# Actions to take:
(a) Retype the Outer Banks delivery text word for word, everything from "And that might" down to "21st century life.".
(b) Answer these questions from the Outer Banks delivery text, one answer a line, marked like the questions:
(i) How many years behind the times does Hatteras Island run, according to the long-time local?
(ii) What town is Lee Owen from?
(iii) Under what banner has he signed local eateries?

++++ Text under study

The other day a long-time local mentioned that the Outer Banks runs about five years ‘behind the times’ unless you live on Hatteras Island, in which case it’s more like ten years!
And that might be true—although it’s also true we kind of like it that way! It’s one of the reasons we choose to live here—a slower pace of life and it’s why many visitors come here-- to escape the modern pace of 21st century life.
It does mean many tech-inspired modern conveniences take a little longer to arrive on our shores—be it broadband internet or restaurant delivery services such as Grubub, DoorDash or Uber Eats—all of which have been available in larger cities for several years.
But wait no more—at least along the northern beaches of Dare County.
Lee Owen of Elizabeth City has opened the area’s first national restaurant delivery service outpost on the Outer Banks and he’s already signed closed to 60 local eateries from Duck to Manteo under the OrangeCrate banner.

++++++++
++++ Data excerpts

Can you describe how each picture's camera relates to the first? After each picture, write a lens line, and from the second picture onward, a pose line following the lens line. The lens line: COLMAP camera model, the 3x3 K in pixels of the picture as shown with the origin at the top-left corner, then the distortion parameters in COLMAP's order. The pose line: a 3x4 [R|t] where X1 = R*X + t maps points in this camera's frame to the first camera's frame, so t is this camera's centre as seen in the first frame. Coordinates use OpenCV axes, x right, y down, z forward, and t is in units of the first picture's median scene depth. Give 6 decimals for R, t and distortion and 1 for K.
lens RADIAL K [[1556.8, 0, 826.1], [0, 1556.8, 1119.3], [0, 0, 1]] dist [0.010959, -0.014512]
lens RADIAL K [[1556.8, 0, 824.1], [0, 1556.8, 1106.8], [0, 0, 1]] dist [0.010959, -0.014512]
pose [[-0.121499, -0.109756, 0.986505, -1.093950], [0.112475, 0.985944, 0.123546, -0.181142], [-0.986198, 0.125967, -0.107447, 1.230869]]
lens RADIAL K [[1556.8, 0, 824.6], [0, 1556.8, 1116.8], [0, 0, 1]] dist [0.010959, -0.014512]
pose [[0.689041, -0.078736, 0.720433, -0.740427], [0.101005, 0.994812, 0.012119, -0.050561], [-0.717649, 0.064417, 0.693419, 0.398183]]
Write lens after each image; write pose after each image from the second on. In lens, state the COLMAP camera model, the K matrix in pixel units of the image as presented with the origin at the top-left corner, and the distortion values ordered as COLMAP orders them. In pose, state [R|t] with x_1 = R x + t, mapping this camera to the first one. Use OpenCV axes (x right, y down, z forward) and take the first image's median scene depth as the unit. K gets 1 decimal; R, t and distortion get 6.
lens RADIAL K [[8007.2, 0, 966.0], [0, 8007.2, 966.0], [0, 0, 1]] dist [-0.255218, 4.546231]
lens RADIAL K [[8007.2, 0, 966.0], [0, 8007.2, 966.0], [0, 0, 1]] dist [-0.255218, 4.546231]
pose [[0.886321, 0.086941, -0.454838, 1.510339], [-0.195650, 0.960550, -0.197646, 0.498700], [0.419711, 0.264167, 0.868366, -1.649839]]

++++++++

# Exercise solutions:
(a)
And that might be true—although it’s also true we kind of like it that way! It’s one of the reasons we choose to live here—a slower pace of life and it’s why many visitors come here-- to escape the modern pace of 21st century life.

(b)
(i) About ten years
(ii) Elizabeth City
(iii) OrangeCrate